Several of the top manufacturing process variables show clear linear relationships with product yield:

  • ManufacturingProcess32 and ManufacturingProcess09 have positive correlations with yield — as their values increase, the product yield tends to rise. This suggests that optimizing or increasing the conditions associated with these processes could help boost output.
  • ManufacturingProcess13, ManufacturingProcess17, and ManufacturingProcess36 show negative correlations, meaning higher values of these process variables are associated with lower yields.
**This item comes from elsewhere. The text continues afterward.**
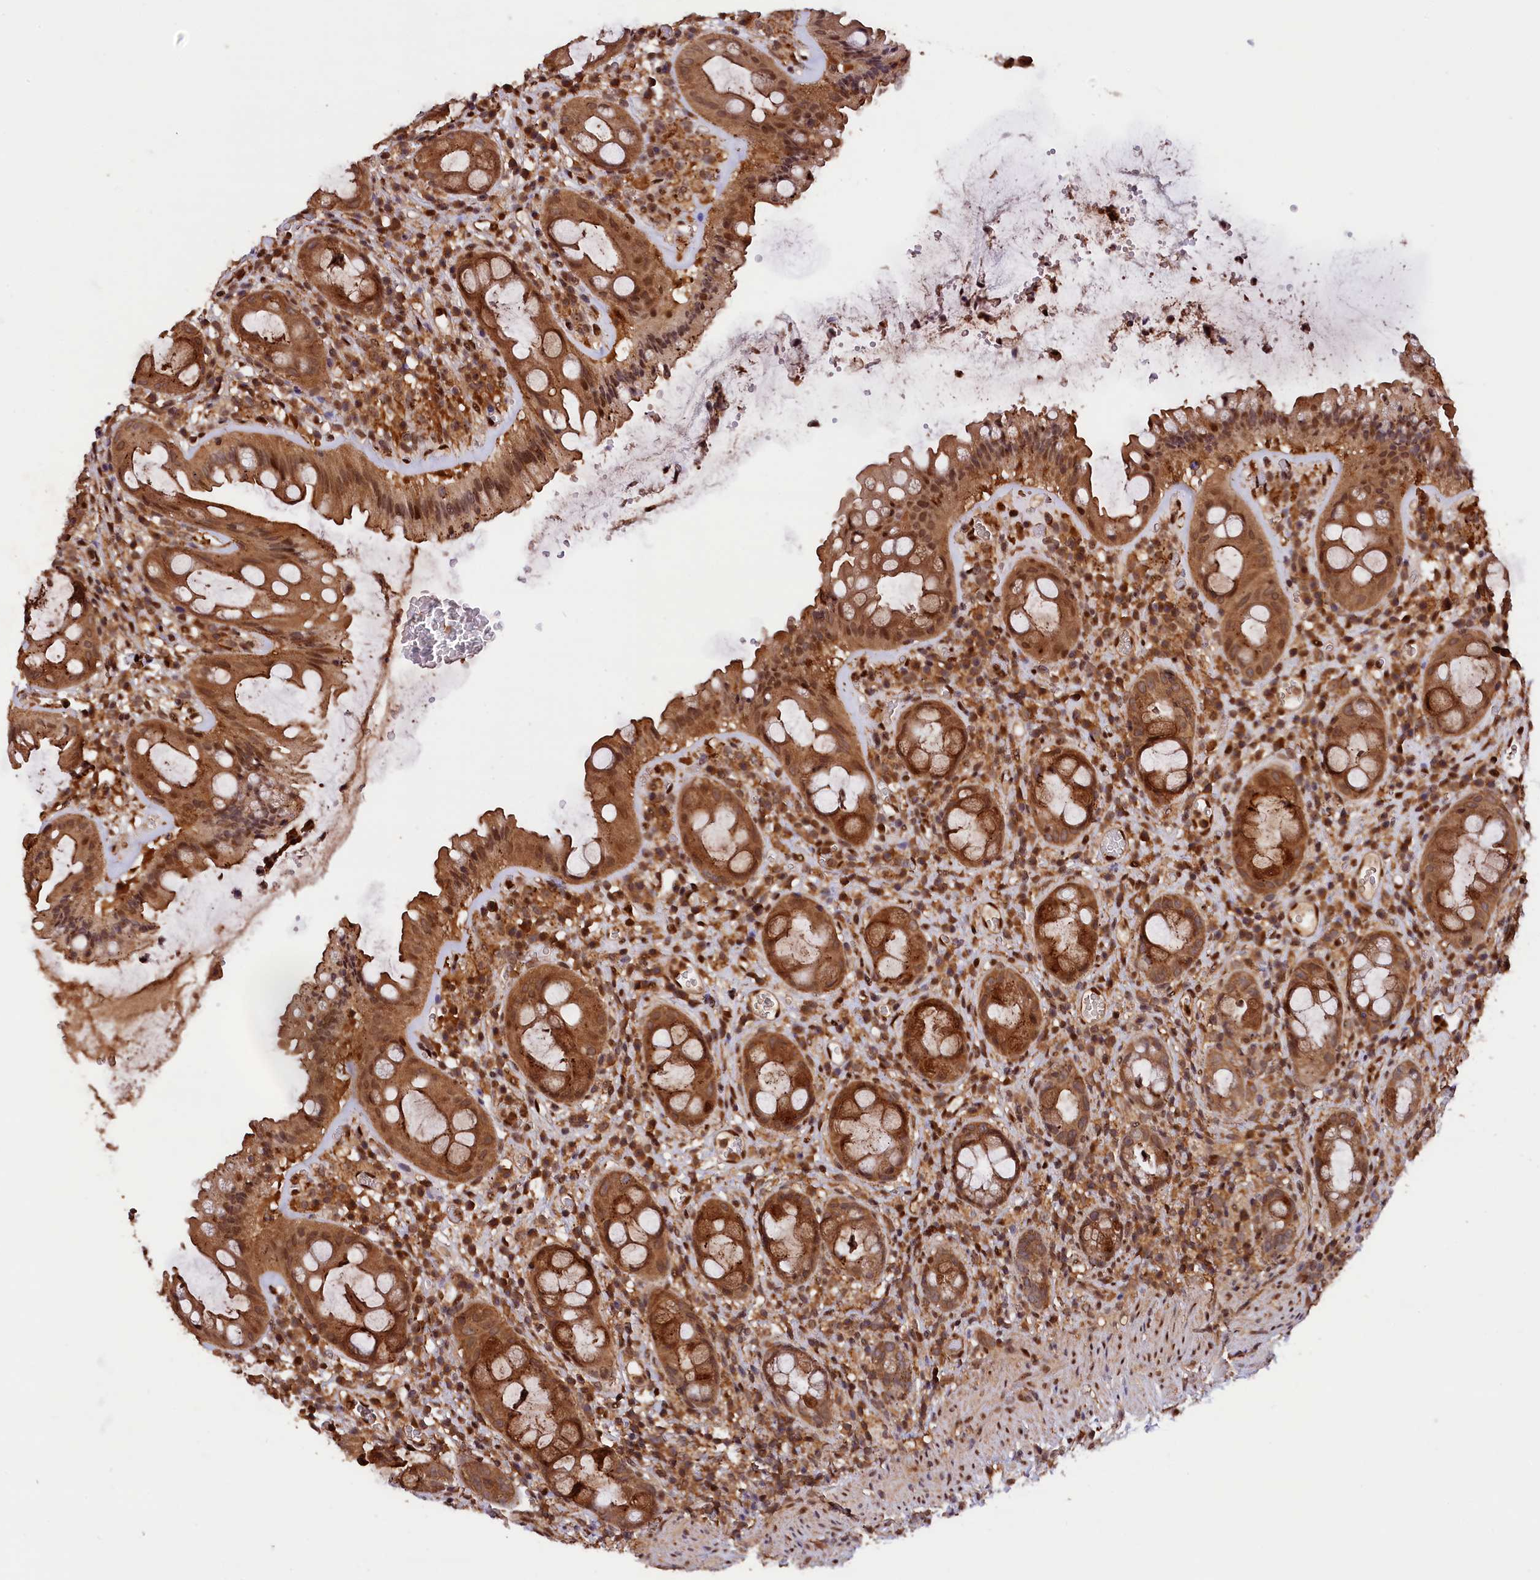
{"staining": {"intensity": "strong", "quantity": ">75%", "location": "cytoplasmic/membranous"}, "tissue": "rectum", "cell_type": "Glandular cells", "image_type": "normal", "snomed": [{"axis": "morphology", "description": "Normal tissue, NOS"}, {"axis": "topography", "description": "Rectum"}], "caption": "IHC histopathology image of benign human rectum stained for a protein (brown), which exhibits high levels of strong cytoplasmic/membranous positivity in approximately >75% of glandular cells.", "gene": "IST1", "patient": {"sex": "female", "age": 57}}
These might represent conditions (like temperature, pressure, or time) that need tighter control or possible reduction to prevent yield loss.

Understanding these relationships helps engineers and scientists focus process optimization efforts:

  • Increasing the parameters tied to Process32 and Process09 could enhance yield efficiency.
  • Investigating and fine-tuning the steps linked to Process13, Process17, and Process36 could reduce variability and waste.

In future manufacturing runs, these insights could guide targeted adjustments and experimental trials to identify optimal process settings and result in improving yield consistency and overall productivity without needing to test every variable blindly.